Un nuevo proyecto de ley impulsado por la Municipalidad de San Carlos podría transformar radicalmente la forma en que se cobran las patentes comerciales en el cantón, ampliando los impuestos, endureciendo las sanciones y sometiendo a mayor fiscalización a miles de actividades económicas, incluyendo profesionales independientes, comercios digitales y empresas de otros cantones que trabajen en territorio sancarleño.
El documento denominado “Ley de Impuestos e Incentivos de la Municipalidad de San Carlos”, propone reformar la actual legislación de patentes al considerar que ya no responde a la realidad económica del cantón y busca ampliar la base de contribuyentes, combatir la evasión y aumentar la recaudación municipal.
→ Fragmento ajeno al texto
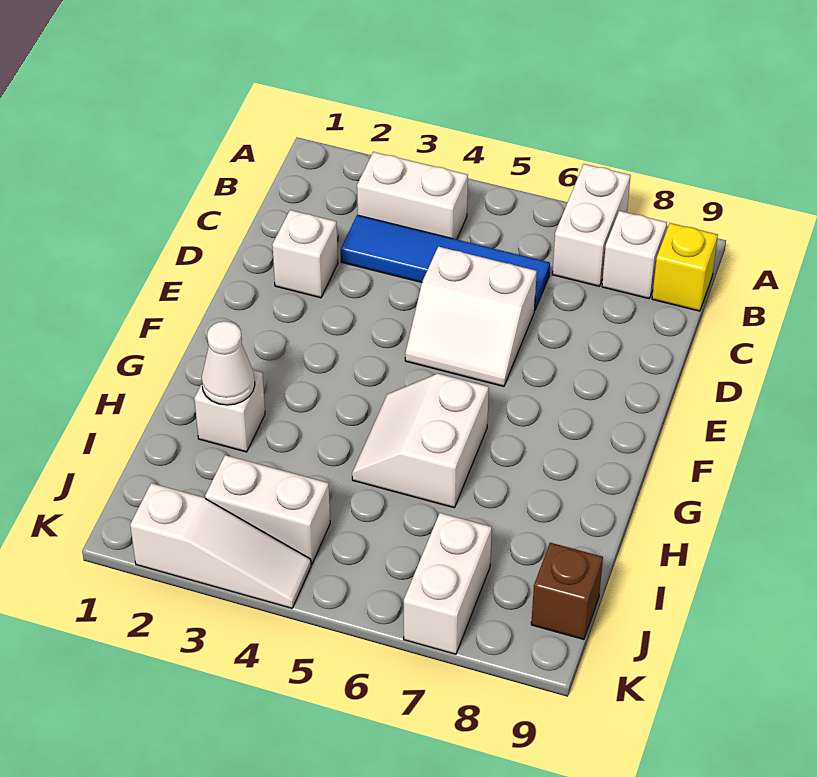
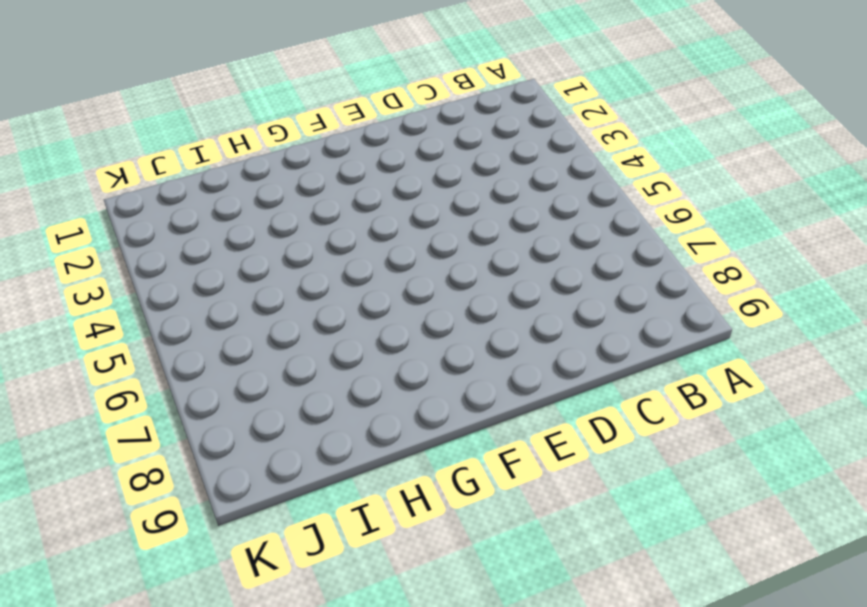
none -> white 1x2 brick [552,164,631,286]
none -> white 1x2 brick [357,152,468,239]
none -> white 1x1 brick [602,211,667,299]

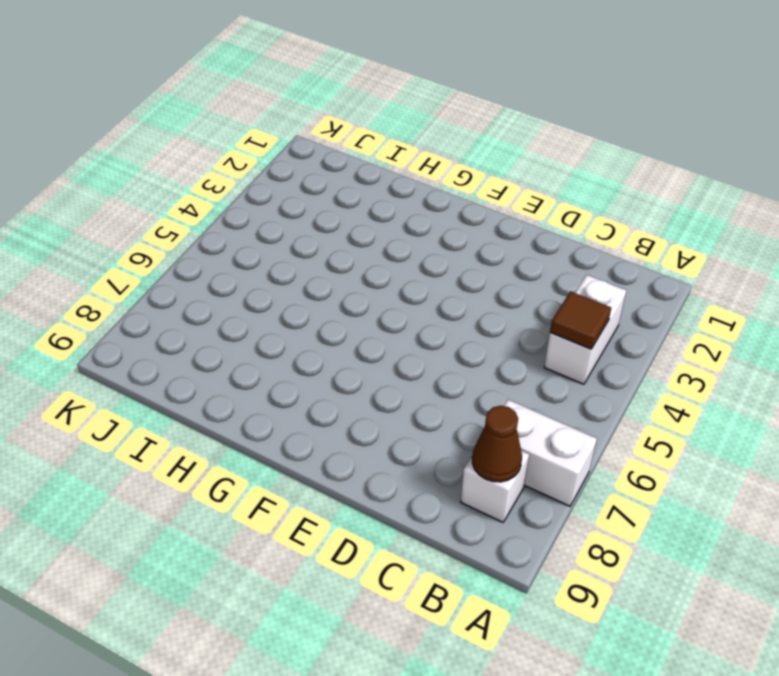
brown 1x1 tile [550,291,611,349] -> none
brown 1x1 cone [472,406,522,482] -> none
none -> yellow 1x1 brick [652,223,718,311]
none -> blue 1x4 tile [341,215,550,311]
none -> white 1x1 brick [272,210,338,298]

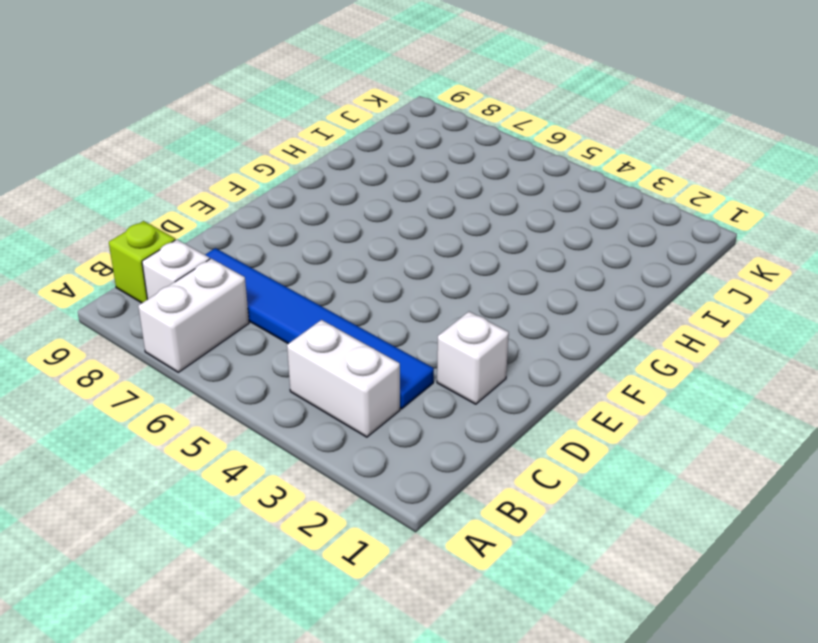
lime 1x1 brick [109,221,175,303] -> yellow 1x1 brick [652,223,718,311]
blue 1x6 tile [205,248,434,409] -> blue 1x4 tile [341,215,550,311]
none -> white 2x2 slope [405,246,537,386]
none -> white 2x2 slope [352,374,489,508]
none -> white 1x1 brick [194,370,265,452]

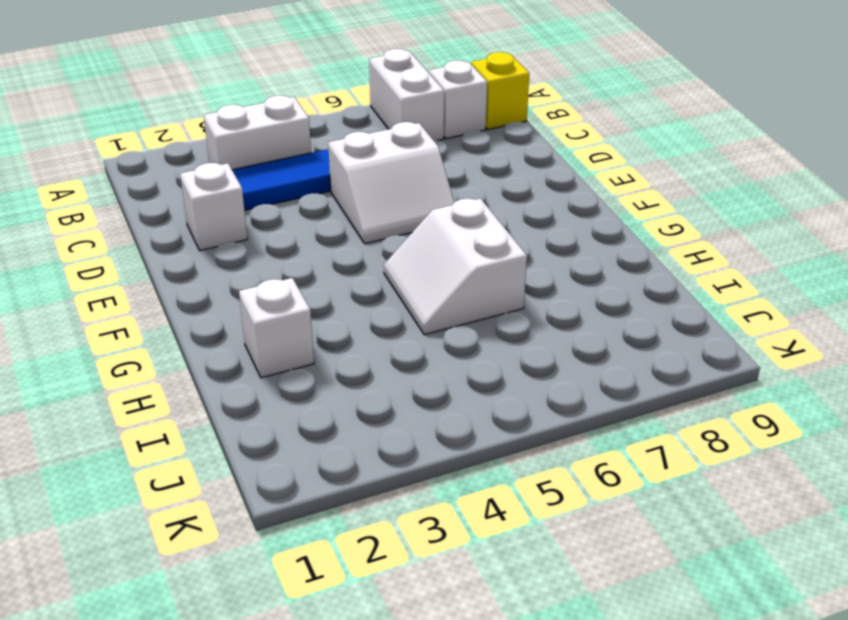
none -> white 1x2 brick [205,455,330,564]
none -> white 1x2 brick [404,513,492,654]
none -> brown 1x1 brick [531,543,603,639]

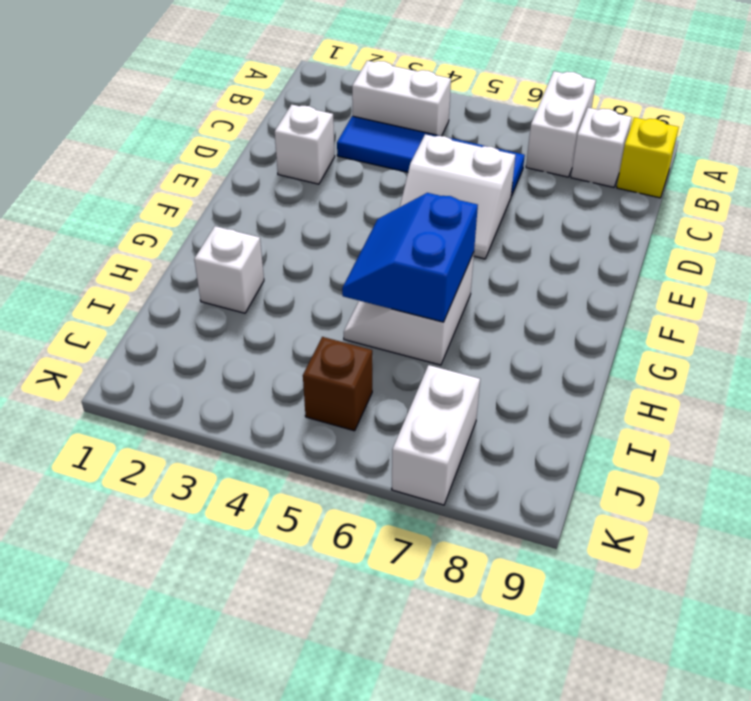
blue 2x2 slope [342,193,478,322] -> none
brown 1x1 brick [303,337,372,431] -> brown 1x1 brick moved to [531,543,603,639]
none -> white 1x2 brick [205,455,330,564]
none -> white 1x3 slope [130,483,311,608]
none -> white 1x1 cone [202,321,255,405]

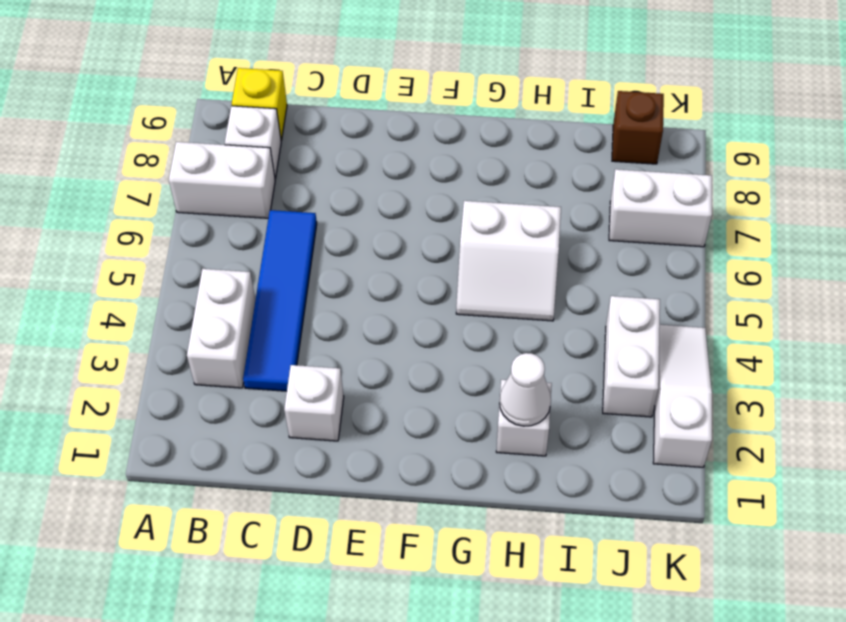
none -> white 2x2 slope [405,246,537,386]

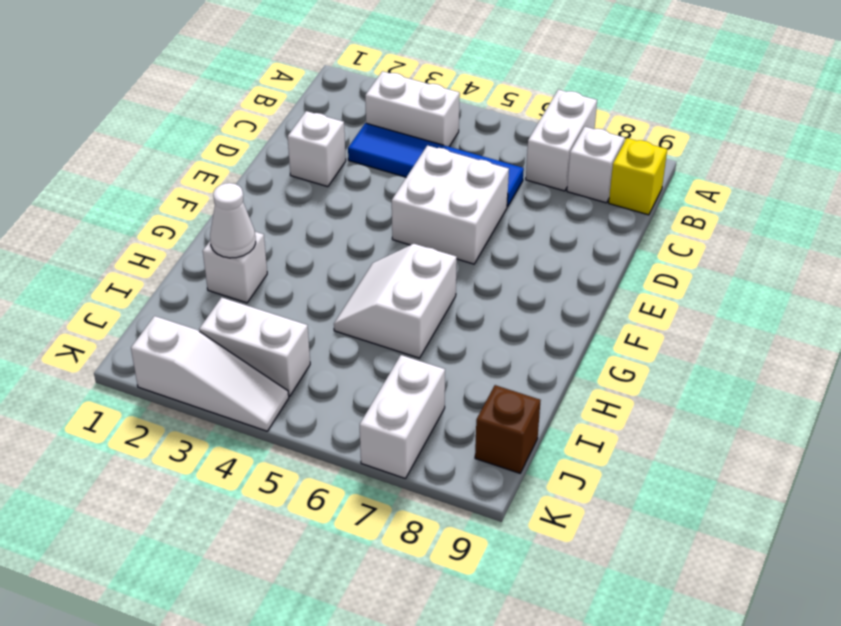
white 2x2 brick [392,145,509,264] -> white 2x2 slope [405,246,537,386]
Uno de los puntos más sensibles del proyecto es que prácticamente toda actividad lucrativa, profesional, artística o comercial pasaría a estar sujeta al pago de patente municipal, incluso aquellas sin local físico, como ventas por internet, comercio electrónico y servicios profesionales independientes. La propuesta incluye desde agricultura, ganadería y construcción hasta actividades tecnológicas, telecomunicaciones, salud, enseñanza y servicios digitales.
Además, el plan establece que empresas de otros cantones que ingresen a prestar servicios en San Carlos deberán inscribirse y pagar permisos temporales desde la primera contratación, incluso antes de iniciar operaciones, algo que podría impactar proyectos de obra pública y contratación de proveedores externos.
La iniciativa también contempla más poder de fiscalización para la Municipalidad, permitiendo cruces de información con instituciones como Hacienda, CCSS, INS, bancos y otras entidades públicas para verificar datos tributarios y detectar inconsistencias.
Otro aspecto que podría generar controversia es el endurecimiento de sanciones. El proyecto plantea multas por no solicitar patente, castigos económicos por declaraciones tardías y hasta el cierre temporal de negocios por morosidad o incumplimientos, con apoyo de cuerpos policiales si fuera necesario. Incluso, la licencia comercial podría suspenderse tras seis meses consecutivos de atraso en pagos.
La propuesta también incorpora un nuevo impuesto sobre rótulos y publicidad exterior, obligando a negocios a tramitar una licencia adicional y pagar montos anuales según el tamaño de sus anuncios comerciales.
Mientras la Municipalidad sostiene que la reforma pretende modernizar el sistema tributario, reducir evasión y atraer inversiones al cantón mediante incentivos empresariales, el texto ya comienza a despertar interrogantes: ¿se trata de un avance hacia un sistema más justo o de una mayor carga para comerciantes, emprendedores y pequeños negocios?